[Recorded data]

———

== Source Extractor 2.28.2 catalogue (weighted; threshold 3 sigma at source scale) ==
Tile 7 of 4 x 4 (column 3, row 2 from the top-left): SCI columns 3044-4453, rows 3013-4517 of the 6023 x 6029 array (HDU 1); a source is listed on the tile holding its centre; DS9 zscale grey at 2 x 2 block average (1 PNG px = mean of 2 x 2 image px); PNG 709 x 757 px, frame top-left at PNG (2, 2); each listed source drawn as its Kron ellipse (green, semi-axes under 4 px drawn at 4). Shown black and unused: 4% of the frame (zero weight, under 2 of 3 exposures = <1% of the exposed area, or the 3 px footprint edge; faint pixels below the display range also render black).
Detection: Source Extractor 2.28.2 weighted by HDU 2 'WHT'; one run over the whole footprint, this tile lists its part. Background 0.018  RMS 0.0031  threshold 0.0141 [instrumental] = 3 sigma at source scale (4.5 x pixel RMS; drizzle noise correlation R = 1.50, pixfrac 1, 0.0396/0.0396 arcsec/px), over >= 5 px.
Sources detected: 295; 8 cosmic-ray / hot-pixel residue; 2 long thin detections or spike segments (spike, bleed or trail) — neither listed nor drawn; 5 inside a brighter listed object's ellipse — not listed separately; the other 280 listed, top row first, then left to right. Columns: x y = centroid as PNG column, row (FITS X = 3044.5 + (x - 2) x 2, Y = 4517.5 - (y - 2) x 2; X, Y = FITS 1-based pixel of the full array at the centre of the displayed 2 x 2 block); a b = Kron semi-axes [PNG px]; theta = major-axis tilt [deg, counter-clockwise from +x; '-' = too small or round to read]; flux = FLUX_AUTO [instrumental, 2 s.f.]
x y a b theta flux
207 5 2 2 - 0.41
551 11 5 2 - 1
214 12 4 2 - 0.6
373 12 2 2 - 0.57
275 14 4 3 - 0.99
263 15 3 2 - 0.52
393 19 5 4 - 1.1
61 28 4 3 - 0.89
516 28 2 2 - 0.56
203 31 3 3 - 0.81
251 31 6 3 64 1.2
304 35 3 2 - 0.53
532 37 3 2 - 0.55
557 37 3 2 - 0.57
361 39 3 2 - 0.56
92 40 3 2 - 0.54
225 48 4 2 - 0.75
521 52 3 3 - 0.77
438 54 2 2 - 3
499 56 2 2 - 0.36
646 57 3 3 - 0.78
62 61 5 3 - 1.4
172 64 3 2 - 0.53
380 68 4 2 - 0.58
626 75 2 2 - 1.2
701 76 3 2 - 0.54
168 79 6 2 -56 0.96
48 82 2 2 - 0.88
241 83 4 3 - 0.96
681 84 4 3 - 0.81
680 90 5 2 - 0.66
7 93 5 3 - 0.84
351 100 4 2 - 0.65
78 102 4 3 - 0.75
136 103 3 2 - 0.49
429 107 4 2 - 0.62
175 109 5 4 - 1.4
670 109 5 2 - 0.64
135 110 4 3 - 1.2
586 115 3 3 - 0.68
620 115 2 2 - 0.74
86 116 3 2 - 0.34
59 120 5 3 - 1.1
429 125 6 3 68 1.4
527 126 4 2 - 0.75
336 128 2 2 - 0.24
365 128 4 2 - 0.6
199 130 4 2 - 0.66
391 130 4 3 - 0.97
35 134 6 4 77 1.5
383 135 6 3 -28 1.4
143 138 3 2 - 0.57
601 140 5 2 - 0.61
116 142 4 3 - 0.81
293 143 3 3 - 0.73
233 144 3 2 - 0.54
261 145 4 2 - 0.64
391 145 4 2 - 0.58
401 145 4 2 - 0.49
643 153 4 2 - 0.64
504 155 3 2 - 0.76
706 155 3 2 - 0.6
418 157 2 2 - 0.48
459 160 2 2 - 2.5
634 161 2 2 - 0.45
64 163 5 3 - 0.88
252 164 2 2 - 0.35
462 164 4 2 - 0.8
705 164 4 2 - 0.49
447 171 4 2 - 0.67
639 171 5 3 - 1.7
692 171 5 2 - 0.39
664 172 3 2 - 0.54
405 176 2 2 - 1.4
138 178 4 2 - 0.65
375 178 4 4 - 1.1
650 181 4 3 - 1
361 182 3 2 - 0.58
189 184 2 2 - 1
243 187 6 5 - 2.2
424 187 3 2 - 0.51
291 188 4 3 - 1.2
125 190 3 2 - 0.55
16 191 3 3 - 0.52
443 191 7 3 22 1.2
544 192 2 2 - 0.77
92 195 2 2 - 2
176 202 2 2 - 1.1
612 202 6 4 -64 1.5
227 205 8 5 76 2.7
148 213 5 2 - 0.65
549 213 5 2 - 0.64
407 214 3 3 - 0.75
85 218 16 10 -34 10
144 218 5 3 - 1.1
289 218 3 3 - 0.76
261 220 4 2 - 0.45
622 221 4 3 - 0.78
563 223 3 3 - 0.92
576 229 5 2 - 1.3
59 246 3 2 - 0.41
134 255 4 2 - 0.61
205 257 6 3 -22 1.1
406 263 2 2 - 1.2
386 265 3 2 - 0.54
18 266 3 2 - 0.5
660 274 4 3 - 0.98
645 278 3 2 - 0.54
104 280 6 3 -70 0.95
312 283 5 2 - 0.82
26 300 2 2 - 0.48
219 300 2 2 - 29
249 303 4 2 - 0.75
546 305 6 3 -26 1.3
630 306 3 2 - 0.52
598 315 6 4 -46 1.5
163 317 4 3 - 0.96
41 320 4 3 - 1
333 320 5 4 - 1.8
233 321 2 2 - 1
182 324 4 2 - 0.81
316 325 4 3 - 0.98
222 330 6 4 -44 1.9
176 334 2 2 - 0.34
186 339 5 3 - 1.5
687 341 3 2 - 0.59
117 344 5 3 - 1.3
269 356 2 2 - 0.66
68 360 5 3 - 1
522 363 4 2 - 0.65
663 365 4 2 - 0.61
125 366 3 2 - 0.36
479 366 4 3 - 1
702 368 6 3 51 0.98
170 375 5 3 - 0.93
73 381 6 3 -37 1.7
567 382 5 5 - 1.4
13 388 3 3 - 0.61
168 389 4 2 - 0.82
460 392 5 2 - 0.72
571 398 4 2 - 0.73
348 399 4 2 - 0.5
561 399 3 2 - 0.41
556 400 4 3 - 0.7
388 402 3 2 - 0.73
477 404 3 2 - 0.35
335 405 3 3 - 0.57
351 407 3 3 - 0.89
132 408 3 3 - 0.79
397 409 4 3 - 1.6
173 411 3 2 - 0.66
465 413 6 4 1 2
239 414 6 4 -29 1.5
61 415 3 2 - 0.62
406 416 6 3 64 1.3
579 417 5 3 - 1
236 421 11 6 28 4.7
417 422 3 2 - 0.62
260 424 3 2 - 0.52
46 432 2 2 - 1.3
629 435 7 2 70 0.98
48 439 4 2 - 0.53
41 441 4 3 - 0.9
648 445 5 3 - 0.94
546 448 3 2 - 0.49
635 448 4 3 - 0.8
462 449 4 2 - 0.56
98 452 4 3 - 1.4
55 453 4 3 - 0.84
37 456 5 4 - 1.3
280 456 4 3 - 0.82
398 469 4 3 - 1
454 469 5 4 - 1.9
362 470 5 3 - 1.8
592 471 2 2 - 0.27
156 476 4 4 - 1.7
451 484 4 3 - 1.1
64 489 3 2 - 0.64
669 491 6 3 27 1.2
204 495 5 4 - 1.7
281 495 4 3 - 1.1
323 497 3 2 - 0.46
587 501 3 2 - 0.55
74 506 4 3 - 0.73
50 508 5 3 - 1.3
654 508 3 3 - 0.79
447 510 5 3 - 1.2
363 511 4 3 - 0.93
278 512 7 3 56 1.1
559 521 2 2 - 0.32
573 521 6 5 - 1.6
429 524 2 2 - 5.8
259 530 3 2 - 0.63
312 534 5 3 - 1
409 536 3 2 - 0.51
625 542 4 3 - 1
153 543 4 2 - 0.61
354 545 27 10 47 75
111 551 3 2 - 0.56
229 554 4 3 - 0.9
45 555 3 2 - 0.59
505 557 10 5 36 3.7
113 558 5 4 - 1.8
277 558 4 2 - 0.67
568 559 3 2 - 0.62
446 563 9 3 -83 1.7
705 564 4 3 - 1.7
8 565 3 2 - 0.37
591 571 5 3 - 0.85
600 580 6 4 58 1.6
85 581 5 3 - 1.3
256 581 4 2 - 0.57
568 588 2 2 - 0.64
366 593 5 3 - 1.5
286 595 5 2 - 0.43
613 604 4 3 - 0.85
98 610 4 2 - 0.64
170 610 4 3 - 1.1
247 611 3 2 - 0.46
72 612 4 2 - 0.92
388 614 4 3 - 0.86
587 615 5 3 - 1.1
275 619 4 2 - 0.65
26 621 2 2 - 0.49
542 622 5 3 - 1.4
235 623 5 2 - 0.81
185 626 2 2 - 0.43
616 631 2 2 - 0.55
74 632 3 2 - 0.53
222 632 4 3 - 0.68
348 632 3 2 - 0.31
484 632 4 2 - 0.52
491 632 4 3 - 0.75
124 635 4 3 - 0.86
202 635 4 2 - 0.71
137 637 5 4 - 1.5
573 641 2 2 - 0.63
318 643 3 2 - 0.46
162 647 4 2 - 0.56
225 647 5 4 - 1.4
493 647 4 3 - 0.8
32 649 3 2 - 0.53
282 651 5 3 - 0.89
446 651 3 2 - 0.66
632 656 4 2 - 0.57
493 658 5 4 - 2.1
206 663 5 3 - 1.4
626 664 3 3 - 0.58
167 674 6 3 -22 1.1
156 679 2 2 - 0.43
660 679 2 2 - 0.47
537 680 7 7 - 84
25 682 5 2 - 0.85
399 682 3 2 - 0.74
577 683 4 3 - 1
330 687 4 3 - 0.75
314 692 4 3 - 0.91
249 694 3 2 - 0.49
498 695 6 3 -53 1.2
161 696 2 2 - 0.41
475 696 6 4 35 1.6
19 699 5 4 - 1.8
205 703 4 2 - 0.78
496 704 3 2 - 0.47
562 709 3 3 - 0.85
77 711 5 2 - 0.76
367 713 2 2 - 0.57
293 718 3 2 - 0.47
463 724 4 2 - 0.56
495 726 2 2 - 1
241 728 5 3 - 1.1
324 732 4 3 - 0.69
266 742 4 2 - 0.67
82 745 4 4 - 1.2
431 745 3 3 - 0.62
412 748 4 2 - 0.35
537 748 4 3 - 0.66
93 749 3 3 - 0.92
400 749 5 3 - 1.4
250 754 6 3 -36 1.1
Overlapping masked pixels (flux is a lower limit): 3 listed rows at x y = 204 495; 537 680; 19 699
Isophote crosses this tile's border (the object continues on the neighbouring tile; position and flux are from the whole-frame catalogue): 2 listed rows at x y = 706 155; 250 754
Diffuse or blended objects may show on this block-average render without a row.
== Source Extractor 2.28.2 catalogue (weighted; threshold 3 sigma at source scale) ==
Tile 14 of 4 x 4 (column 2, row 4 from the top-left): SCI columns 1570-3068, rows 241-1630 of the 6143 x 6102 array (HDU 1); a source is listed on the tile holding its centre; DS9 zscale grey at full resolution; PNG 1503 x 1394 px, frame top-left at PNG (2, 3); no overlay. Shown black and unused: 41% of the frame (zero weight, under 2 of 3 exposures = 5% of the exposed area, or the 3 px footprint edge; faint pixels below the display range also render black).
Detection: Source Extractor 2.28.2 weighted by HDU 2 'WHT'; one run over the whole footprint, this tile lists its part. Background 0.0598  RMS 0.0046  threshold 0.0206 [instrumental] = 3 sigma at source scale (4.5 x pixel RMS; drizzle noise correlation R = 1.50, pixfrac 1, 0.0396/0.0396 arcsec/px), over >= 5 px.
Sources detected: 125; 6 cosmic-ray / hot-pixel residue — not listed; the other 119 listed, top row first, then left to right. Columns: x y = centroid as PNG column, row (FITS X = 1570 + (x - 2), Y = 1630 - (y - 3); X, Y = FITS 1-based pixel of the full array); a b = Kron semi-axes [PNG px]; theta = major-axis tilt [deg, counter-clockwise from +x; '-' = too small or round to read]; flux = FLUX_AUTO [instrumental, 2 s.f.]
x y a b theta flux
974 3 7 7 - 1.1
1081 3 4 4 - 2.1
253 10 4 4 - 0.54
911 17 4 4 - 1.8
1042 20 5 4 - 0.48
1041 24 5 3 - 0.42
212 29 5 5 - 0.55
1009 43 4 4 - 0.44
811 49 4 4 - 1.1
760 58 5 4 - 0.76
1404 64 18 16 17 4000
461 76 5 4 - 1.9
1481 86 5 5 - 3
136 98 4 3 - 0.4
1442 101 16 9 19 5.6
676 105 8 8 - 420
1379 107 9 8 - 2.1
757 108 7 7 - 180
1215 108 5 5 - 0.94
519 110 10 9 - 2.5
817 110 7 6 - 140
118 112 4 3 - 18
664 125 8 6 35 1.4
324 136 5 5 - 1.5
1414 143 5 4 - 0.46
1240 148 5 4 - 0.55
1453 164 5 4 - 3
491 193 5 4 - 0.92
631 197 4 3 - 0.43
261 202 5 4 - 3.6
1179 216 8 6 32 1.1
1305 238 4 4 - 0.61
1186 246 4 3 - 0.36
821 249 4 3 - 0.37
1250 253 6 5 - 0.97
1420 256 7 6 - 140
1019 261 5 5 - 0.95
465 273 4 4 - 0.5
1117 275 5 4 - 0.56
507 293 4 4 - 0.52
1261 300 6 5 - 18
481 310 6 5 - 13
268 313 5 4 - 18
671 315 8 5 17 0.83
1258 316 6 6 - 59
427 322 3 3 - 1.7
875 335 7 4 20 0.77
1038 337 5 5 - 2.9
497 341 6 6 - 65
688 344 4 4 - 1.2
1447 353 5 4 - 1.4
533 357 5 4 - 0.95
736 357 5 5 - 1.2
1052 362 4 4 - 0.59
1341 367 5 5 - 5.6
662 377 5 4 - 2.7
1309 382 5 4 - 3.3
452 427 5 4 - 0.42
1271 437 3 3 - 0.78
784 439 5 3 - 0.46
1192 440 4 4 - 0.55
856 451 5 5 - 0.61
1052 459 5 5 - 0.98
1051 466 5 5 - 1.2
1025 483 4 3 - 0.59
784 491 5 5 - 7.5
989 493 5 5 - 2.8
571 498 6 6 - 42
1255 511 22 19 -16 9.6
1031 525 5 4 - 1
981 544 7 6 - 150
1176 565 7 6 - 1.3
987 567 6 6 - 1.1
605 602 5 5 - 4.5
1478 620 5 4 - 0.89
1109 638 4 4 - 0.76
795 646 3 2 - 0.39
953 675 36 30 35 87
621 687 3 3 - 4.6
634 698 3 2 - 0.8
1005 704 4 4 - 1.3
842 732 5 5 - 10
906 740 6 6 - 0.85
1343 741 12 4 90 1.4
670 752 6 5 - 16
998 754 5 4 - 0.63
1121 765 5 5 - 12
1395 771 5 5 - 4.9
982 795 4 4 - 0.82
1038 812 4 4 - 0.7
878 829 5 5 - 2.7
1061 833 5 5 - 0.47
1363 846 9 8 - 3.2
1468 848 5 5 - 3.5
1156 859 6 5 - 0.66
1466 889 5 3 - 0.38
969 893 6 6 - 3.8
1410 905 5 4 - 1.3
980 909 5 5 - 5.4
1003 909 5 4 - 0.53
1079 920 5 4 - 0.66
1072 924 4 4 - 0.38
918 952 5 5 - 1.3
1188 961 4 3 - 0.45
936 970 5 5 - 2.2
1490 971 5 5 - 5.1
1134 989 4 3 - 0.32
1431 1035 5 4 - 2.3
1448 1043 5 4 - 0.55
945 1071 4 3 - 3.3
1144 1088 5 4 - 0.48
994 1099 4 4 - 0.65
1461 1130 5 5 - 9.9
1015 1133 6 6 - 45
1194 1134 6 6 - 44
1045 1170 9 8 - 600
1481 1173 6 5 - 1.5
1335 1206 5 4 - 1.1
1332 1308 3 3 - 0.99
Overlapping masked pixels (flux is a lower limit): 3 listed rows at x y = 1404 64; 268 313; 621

———

→ What to work on: Please lay out the stretch from the start of the records through the line containing "Tile 7 of 4" as a numbered list, leaving out any blank lines.

→ Full answer:
1. == Source Extractor 2.28.2 catalogue (weighted; threshold 3 sigma at source scale) ==
2. Tile 7 of 4 x 4 (column 3, row 2 from the top-left): SCI columns 3044-4453, rows 3013-4517 of the 6023 x 6029 array (HDU 1); a source is listed on the tile holding its centre; DS9 zscale grey at 2 x 2 block average (1 PNG px = mean of 2 x 2 image px); PNG 709 x 757 px, frame top-left at PNG (2, 2); each listed source drawn as its Kron ellipse (green, semi-axes under 4 px drawn at 4). Shown black and unused: 4% of the frame (zero weight, under 2 of 3 exposures = <1% of the exposed area, or the 3 px footprint edge; faint pixels below the display range also render black).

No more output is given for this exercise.